Thematisch beschreibt das Lied die Auswirkungen einer gescheiterten Regierungspolitik auf die psychische Gesundheit einer Generation. Es erkennt an, dass es nach einem Sturz immer Hoffnung auf einen Neuanfang geben sollte, stellt aber auch fest, dass das Leben kein Kreislauf sein sollte, in dem man sich aufbaut, nur um wieder niedergeschlagen zu werden. „Don’t die lad, I need you in on Monday…“ Dieses Gefühl des Trotzes setzt sich mit „TREES“ fort. Die kombinierten Gesänge beginnen mit einem pumpenden Beat und vermitteln fast ein Gefühl der Gemeinschaft. Am Ende ist der Schrei „No peace, No peace“ pure Emotion.
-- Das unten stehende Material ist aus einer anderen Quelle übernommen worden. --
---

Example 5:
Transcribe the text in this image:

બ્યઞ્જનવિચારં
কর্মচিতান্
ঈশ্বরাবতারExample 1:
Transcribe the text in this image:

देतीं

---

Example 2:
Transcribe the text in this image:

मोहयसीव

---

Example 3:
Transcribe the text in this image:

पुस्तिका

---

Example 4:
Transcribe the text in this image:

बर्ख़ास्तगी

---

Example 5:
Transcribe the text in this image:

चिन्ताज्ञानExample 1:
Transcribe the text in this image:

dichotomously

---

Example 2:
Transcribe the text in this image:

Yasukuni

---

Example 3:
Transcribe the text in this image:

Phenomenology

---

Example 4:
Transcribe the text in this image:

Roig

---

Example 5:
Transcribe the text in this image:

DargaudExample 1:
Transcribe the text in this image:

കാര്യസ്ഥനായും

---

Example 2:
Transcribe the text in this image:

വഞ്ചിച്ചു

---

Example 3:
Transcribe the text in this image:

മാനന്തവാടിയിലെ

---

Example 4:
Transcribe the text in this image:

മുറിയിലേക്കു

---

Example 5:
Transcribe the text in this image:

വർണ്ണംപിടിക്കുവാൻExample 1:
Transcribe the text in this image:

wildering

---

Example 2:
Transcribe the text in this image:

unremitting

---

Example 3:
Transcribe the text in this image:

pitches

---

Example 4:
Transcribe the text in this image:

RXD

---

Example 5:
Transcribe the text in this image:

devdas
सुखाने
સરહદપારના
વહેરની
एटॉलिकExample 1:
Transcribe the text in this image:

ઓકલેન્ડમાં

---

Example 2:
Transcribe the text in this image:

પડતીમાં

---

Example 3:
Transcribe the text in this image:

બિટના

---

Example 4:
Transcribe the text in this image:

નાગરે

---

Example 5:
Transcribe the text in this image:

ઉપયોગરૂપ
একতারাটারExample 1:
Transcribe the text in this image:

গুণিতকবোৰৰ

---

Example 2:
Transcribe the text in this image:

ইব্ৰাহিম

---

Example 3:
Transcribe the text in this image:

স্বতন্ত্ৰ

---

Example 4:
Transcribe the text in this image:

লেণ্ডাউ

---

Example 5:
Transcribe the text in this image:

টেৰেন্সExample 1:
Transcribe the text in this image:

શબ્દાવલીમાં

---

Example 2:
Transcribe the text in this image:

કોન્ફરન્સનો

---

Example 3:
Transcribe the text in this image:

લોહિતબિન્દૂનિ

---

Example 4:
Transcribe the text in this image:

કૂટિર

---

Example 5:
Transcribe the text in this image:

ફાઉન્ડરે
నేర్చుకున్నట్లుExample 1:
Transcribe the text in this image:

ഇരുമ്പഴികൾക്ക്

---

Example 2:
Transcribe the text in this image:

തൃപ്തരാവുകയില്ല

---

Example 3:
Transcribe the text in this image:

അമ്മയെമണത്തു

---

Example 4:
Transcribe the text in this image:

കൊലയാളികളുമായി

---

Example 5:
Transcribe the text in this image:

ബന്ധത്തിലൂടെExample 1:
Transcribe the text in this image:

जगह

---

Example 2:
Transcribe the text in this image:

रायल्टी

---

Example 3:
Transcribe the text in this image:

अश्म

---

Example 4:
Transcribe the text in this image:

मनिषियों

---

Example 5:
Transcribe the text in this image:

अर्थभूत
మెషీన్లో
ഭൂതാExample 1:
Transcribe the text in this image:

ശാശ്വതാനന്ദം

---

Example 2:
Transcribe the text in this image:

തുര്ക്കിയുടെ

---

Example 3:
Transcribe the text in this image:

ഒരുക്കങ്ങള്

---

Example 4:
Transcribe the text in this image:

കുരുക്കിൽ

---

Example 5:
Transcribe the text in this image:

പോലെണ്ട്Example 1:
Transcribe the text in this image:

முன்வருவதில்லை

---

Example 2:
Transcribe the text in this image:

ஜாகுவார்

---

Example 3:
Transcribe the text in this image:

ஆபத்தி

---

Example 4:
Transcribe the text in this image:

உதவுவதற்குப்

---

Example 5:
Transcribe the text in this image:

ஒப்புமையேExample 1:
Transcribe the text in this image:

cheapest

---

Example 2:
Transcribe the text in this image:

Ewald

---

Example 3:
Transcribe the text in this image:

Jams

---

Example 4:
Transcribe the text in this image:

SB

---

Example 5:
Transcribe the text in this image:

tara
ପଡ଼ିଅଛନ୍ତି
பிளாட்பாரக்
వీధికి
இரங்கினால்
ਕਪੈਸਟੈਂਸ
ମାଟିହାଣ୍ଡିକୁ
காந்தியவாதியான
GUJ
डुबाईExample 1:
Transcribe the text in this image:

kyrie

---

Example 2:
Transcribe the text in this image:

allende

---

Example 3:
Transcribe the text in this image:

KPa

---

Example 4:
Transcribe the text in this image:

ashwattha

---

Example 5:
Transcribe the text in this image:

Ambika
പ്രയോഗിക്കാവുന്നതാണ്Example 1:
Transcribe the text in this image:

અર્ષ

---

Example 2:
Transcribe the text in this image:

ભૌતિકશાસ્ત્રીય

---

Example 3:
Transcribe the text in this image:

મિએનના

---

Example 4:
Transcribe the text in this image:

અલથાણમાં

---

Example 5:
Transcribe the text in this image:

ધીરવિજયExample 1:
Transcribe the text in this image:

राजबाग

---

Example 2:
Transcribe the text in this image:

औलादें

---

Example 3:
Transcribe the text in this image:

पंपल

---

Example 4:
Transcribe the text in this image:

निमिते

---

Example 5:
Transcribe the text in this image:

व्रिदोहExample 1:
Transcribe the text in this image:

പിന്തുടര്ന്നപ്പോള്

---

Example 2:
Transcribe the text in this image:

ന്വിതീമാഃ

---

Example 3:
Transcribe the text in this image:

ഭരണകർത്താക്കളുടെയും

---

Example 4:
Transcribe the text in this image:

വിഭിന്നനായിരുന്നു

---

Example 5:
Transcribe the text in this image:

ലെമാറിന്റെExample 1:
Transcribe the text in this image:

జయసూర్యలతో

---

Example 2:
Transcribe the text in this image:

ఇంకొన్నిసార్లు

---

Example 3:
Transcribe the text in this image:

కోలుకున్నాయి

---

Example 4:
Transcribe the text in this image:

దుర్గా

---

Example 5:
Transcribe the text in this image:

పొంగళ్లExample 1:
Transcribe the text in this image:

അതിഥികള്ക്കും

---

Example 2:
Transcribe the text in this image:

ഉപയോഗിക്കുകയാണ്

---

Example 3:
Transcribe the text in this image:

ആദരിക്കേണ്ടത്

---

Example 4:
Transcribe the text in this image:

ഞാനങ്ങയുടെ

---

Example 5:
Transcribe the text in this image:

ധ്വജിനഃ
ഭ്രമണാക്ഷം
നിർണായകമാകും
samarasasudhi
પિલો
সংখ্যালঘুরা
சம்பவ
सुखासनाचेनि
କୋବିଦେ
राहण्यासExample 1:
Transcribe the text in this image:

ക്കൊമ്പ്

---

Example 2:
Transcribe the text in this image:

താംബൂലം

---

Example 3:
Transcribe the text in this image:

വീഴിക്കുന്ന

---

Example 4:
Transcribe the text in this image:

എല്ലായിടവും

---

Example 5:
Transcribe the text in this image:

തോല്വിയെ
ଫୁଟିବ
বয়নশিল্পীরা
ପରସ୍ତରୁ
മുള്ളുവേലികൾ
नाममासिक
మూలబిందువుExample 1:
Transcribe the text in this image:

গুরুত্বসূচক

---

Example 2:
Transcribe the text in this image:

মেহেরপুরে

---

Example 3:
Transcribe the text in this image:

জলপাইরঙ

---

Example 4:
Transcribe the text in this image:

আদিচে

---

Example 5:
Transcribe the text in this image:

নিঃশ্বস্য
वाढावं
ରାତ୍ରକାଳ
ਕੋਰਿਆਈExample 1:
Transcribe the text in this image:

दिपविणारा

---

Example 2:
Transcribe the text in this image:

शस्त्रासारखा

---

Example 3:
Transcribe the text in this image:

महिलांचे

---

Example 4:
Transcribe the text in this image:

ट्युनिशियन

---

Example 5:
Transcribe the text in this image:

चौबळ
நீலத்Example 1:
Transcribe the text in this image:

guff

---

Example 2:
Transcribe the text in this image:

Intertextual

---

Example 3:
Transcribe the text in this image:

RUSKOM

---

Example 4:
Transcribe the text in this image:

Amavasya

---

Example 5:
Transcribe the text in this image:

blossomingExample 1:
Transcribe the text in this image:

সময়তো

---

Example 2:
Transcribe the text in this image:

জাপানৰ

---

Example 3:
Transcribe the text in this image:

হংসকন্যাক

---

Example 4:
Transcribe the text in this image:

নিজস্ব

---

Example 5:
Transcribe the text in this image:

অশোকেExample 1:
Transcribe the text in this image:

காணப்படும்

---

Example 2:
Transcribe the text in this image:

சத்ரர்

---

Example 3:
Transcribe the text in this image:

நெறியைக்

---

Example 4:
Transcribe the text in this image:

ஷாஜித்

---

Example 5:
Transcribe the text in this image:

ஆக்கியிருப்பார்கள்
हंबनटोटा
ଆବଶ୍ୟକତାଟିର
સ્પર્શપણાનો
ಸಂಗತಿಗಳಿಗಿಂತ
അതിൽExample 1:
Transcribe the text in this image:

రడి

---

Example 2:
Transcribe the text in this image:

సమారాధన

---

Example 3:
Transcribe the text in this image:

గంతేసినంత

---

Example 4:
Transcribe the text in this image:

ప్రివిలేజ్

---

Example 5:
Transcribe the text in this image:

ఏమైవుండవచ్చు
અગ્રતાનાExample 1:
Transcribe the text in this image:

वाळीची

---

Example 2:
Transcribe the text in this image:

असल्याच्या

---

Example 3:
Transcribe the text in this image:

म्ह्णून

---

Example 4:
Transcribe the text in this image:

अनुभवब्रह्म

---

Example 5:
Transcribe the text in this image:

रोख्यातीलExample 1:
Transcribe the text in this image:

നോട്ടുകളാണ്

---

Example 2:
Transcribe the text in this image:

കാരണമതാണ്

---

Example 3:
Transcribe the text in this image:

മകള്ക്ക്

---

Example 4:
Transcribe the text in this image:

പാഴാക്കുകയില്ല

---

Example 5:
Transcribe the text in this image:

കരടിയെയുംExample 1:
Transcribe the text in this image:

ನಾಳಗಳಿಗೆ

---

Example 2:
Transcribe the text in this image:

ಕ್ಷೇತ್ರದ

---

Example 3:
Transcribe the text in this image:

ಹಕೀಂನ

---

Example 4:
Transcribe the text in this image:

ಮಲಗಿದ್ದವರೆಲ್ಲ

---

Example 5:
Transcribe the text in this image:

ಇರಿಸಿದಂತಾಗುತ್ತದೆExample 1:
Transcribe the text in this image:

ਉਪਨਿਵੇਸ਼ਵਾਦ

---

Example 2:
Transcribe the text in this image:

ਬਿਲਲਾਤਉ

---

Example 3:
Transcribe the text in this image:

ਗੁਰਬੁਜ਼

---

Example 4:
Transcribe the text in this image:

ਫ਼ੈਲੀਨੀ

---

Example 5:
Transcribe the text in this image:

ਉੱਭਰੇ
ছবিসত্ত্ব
Im krassen Gegensatz dazu ist „FOR THE BIRDS“ ein kurzes, eindringliches Stück mit gesprochenem Wort, das mit einer Rückkehr dieser Angst auslösenden statischen Aufladung beginnt. „We were supposed to be young, half cut and completely severed.“ Das Wortspiel ist durchgehend ergreifend und fesselnd. BIG SPECIAL beenden „POSTINDUSTRIAL HOMETOWN BLUES“ mit „DiG!“, das ein Gefühl der Hoffnung vermittelt, erhebend und herrlich wirkt und den Mächtigen den Mittelfinger zu zeigen scheint. Lasst euch von den Bastarden nicht unterkriegen, lautet die Botschaft. Mitreißend und aufrüttelnd ist dieser Gänsehaut-erregende Abschluss des Albums.

In „POSTINDUSTRIAL HOMETOWN BLUES“ erzählen sie ihre Geschichte, aber es ist eine universelle. Die Freude daran, mit Texten Emotionen auszudrücken, ist spürbar, ebenso wie ihr Humor. Das Duo nutzt seine Musikalität und wechselt zwischen Soul und Blues, Punk und Leidenschaft. Sie haben bei der Erstellung ihres Debütalbums alles gegeben, und wir sind verdammt dankbar dafür.